The new final rule does not dispute the need to ban consumer use of methylene chloride as a paint stripper, which is by far the most common use of the substance by the general public. Specifically, the rule prohibits the manufacture (including import), processing, and distribution in commerce of methylene chloride for consumer paint and coating removal (including distribution to and by retailers). The rule also requires manufacturers (including importers), processors, and distributors (but not retailers) of methylene chloride for any use to provide downstream notification of the prohibitions throughout the supply chain. The notification must be made on safety data sheets. “Limited recordkeeping” is also required.
Methylene chloride is subject to regulation by other federal agencies. For example, in 1997, OSHA established a workplace permissible exposure limit (PEL) of 25 parts per million (ppm) as an 8-hour time-weighted average.
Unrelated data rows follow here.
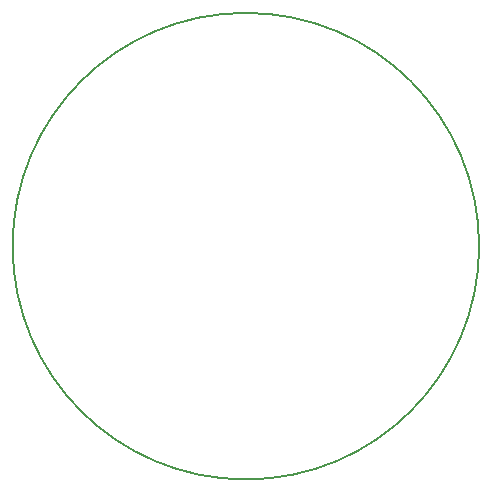
<source format=gm1>
G04 #@! TF.FileFunction,Profile,NP*
%FSLAX46Y46*%
G04 Gerber Fmt 4.6, Leading zero omitted, Abs format (unit mm)*
G04 Created by KiCad (PCBNEW 201609280951+7255~55~ubuntu14.04.1-) date Wed Jan 11 23:22:02 2017*
%MOMM*%
%LPD*%
G01*
G04 APERTURE LIST*
%ADD10C,0.100000*%
%ADD11C,0.150000*%
G04 APERTURE END LIST*
D10*
D11*
X119750000Y-100000000D02*
G75*
G03X119750000Y-100000000I-19750000J0D01*
G01*
M02*

</source>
But in its 2017 proposal, the EPA found this limit to be insufficiently protective. “The OSHA PEL is considerably higher than the levels at which EPA identified risks of concern for methylene chloride in paint and coating removal and would not be protective for the unreasonable risks identified,” the Agency stated.
Accordingly, the EPA proposed to prohibit the use of methylene chloride for commercial paint and coating removal in specified sectors that included painting and decorating, floor refinishing, automotive refinishing, civilian aircraft refinishing, graffiti removal, renovations and contracting, bridge repair and repainting, and marine craft refinishing and repair. The Agency did not propose to regulate the use of methylene chloride in commercial furniture refinishing, also referred to as furniture stripping or refinishing, conducted by professionals or commercial workers. An exemption was also proposed for the use of methylene chloride for coating removal that is critical for national security.
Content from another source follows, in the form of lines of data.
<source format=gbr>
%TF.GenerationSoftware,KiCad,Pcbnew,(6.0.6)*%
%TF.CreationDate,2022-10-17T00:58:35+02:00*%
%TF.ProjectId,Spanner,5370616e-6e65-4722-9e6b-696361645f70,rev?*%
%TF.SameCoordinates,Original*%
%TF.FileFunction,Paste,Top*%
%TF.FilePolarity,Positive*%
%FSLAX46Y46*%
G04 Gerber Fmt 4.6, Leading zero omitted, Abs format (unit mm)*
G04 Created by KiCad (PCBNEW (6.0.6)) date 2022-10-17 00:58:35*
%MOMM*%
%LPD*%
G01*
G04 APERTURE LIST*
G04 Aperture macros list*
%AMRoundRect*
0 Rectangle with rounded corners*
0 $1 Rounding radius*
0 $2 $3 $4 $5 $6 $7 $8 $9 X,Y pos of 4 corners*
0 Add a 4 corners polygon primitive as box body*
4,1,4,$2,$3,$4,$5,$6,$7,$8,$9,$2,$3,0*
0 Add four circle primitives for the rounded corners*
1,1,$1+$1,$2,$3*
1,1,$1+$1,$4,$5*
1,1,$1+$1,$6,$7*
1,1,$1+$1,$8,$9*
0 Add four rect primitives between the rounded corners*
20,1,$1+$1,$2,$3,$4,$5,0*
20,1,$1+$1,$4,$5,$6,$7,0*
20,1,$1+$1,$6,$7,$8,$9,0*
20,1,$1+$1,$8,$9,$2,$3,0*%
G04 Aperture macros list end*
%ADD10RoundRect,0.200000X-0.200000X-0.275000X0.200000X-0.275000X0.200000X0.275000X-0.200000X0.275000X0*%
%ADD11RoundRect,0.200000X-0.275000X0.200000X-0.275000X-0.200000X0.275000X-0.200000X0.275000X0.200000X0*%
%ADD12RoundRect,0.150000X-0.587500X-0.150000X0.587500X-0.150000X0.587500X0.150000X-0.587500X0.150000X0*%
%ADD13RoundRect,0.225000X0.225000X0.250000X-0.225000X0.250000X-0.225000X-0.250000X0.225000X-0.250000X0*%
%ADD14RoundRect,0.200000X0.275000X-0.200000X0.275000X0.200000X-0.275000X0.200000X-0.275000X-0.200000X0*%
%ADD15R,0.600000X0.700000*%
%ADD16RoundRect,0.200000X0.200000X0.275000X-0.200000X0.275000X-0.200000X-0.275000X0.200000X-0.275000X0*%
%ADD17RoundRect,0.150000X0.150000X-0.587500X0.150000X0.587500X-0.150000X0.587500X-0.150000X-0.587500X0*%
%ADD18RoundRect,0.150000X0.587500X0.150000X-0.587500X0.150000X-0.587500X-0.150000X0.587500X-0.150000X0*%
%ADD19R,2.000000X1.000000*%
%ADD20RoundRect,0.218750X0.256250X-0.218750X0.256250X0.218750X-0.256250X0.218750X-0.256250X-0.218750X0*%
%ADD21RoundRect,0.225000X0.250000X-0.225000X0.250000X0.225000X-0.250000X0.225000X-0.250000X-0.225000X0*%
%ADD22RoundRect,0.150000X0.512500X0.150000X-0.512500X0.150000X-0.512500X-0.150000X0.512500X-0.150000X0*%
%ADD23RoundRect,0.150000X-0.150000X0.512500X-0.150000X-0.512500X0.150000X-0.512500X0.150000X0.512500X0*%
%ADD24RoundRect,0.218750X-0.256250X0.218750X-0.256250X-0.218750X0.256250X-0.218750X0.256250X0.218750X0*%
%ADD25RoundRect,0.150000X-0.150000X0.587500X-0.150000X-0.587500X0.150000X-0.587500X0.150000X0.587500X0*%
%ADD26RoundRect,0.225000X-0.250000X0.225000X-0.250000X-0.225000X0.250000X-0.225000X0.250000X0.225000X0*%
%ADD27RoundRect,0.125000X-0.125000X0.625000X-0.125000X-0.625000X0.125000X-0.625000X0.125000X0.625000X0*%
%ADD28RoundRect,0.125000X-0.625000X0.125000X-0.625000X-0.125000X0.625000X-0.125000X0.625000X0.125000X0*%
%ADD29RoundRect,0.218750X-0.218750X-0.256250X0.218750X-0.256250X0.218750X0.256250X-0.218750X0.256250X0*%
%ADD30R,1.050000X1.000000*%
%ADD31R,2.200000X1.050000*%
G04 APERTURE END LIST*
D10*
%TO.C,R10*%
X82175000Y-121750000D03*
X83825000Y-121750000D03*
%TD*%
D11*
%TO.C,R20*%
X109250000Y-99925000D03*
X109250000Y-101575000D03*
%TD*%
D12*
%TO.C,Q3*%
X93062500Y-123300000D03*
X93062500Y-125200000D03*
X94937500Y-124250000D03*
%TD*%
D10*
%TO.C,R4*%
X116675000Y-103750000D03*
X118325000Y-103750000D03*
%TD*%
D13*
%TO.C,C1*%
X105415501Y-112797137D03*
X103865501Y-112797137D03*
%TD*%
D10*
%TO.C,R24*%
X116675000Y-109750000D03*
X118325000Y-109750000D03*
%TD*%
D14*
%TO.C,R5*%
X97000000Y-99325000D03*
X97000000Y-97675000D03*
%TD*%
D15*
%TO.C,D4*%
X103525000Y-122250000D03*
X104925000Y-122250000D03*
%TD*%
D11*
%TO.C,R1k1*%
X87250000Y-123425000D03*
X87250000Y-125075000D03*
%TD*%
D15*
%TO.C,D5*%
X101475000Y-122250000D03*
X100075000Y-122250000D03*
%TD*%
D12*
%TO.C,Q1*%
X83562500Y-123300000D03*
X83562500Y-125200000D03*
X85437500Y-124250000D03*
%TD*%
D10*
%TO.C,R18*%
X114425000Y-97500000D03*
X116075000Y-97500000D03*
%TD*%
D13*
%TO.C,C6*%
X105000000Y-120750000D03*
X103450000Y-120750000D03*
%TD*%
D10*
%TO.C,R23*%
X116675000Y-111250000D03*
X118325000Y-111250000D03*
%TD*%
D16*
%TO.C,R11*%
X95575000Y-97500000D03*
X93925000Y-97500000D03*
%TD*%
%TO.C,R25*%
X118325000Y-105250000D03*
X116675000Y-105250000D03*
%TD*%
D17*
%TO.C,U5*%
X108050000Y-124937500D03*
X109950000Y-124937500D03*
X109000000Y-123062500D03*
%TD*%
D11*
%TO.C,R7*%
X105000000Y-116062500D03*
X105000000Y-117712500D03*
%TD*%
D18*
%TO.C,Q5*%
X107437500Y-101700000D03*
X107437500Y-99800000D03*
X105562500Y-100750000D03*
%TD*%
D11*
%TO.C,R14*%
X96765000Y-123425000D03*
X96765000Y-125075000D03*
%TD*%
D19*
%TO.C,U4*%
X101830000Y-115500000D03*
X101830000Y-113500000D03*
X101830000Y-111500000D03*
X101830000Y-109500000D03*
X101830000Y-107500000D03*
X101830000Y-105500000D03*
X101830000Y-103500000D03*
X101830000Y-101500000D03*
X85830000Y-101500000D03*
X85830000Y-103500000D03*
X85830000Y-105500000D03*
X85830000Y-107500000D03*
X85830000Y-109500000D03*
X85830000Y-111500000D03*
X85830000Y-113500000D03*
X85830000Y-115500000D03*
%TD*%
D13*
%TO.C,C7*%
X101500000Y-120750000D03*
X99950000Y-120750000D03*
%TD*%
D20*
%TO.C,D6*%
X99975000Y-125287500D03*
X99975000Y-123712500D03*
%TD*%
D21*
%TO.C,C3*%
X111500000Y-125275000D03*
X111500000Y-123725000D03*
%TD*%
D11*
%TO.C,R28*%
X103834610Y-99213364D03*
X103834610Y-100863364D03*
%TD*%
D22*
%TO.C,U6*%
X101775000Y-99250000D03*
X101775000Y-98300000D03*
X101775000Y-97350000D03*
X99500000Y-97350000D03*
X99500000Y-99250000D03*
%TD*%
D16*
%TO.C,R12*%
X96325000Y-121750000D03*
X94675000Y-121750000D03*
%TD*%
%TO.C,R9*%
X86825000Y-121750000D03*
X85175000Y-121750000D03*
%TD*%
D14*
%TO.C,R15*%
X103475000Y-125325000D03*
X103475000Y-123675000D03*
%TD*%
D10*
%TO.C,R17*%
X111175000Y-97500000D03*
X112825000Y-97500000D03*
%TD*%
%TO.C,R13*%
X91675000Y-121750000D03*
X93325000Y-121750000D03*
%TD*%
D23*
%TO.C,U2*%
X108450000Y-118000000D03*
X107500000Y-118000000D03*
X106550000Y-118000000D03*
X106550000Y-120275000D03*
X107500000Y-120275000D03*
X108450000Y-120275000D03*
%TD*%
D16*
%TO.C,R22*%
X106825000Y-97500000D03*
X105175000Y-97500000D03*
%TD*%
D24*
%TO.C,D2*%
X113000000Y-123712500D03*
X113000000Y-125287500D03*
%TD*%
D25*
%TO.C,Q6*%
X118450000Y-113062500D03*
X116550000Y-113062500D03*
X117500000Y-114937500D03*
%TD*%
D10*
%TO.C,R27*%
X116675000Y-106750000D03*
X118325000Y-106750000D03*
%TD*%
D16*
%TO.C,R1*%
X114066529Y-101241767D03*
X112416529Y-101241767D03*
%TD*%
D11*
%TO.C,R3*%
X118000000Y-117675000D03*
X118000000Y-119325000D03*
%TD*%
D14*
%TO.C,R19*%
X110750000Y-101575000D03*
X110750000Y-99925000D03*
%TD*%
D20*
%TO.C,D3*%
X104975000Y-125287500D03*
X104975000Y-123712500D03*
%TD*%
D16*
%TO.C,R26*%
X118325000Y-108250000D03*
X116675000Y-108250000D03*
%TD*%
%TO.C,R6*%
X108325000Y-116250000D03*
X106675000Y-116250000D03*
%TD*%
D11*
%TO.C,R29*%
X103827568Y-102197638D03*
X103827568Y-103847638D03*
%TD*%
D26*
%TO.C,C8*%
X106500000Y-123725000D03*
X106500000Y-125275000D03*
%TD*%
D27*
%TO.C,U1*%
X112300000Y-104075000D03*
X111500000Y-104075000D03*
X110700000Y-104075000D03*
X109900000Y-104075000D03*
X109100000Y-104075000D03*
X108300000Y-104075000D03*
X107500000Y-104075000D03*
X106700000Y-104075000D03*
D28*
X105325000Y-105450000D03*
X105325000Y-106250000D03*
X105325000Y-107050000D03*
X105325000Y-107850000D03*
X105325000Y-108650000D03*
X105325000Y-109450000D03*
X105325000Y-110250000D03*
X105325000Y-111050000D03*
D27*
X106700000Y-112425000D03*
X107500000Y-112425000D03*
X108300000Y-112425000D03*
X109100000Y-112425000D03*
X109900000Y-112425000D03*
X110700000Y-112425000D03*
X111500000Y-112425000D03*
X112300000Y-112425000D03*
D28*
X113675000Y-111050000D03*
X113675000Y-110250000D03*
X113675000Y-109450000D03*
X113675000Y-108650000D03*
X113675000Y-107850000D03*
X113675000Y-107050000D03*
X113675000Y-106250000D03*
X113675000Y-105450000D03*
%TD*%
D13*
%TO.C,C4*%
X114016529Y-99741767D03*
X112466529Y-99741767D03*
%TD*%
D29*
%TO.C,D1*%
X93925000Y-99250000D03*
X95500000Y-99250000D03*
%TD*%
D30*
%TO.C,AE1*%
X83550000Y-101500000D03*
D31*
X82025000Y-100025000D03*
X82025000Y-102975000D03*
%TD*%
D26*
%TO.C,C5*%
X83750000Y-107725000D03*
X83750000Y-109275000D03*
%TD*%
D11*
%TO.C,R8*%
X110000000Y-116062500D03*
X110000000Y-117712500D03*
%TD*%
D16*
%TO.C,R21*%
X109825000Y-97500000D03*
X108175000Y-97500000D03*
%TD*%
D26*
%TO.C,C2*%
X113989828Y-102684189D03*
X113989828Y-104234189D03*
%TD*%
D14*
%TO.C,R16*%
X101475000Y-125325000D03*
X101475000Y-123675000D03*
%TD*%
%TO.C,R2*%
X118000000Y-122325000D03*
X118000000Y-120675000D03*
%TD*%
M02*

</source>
In its ANPR, the EPA notes that a ban on commercial use of methylene chloride for paint and coating removal is not the only option for meeting the TSCA requirement to eliminate “unreasonable risks” from exposure to a chemical.
“Workplaces that have robust environment, safety and health protection programs and are in compliance with OSHA’s methylene chloride standard (which contains requirements for the use of engineering controls, personal protective equipment, training, and other requirements to protect employees from methylene chloride exposure) are likely to address any risks EPA could potentially find to be present from exposure to methylene chloride during commercial paint and coating removal so that they are no longer unreasonable,” the Agency now states.
Accordingly, the ANPR contemplates a relaxed TSCA requirement that allows access to paint and coating removal products containing methylene chloride only to commercial users who are certified as properly trained to engage in use practices that ensure that the chemical use does not present unreasonable risks.
The EPA also acknowledges that other more restrictive regulatory approaches may be appropriate for some conditions of use of methylene chloride for which the Agency determines unreasonable risk is present. Those additional conditions of use are not addressed in the ANPR.